Listed entries:
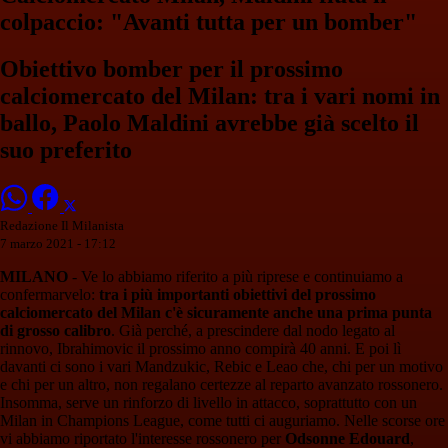
colpaccio: "Avanti tutta per un bomber"
Obiettivo bomber per il prossimo
calciomercato del Milan: tra i vari nomi in
ballo, Paolo Maldini avrebbe già scelto il
suo preferito
Redazione Il Milanista
7 marzo 2021 - 17:12
MILANO
- Ve lo abbiamo riferito a più riprese e continuiamo a
confermarvelo:
tra i più importanti obiettivi del prossimo
calciomercato del Milan c'è sicuramente anche una prima punta
di grosso calibro
. Già perché, a prescindere dal nodo legato al
rinnovo, Ibrahimovic il prossimo anno compirà 40 anni. E poi lì
davanti ci sono i vari Mandzukic, Rebic e Leao che, chi per un motivo
e chi per un altro, non regalano certezze al reparto avanzato rossonero.
Insomma, serve un rinforzo di livello in attacco, soprattutto con un
Milan in Champions League, come tutti ci auguriamo. Nelle scorse ore
vi abbiamo riportato l'interesse rossonero per
Odsonne Edouard
,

Written task:
Update these lines by replacing "calciomercato" with "mercato" wherever it occurs, keeping everything else unchanged. Leave the pictures out of your answer.

Answer box:
colpaccio: "Avanti tutta per un bomber"
Obiettivo bomber per il prossimo
mercato del Milan: tra i vari nomi in
ballo, Paolo Maldini avrebbe già scelto il
suo preferito
Redazione Il Milanista
7 marzo 2021 - 17:12
MILANO
- Ve lo abbiamo riferito a più riprese e continuiamo a
confermarvelo:
tra i più importanti obiettivi del prossimo
mercato del Milan c'è sicuramente anche una prima punta
di grosso calibro
. Già perché, a prescindere dal nodo legato al
rinnovo, Ibrahimovic il prossimo anno compirà 40 anni. E poi lì
davanti ci sono i vari Mandzukic, Rebic e Leao che, chi per un motivo
e chi per un altro, non regalano certezze al reparto avanzato rossonero.
Insomma, serve un rinforzo di livello in attacco, soprattutto con un
Milan in Champions League, come tutti ci auguriamo. Nelle scorse ore
vi abbiamo riportato l'interesse rossonero per
Odsonne Edouard
,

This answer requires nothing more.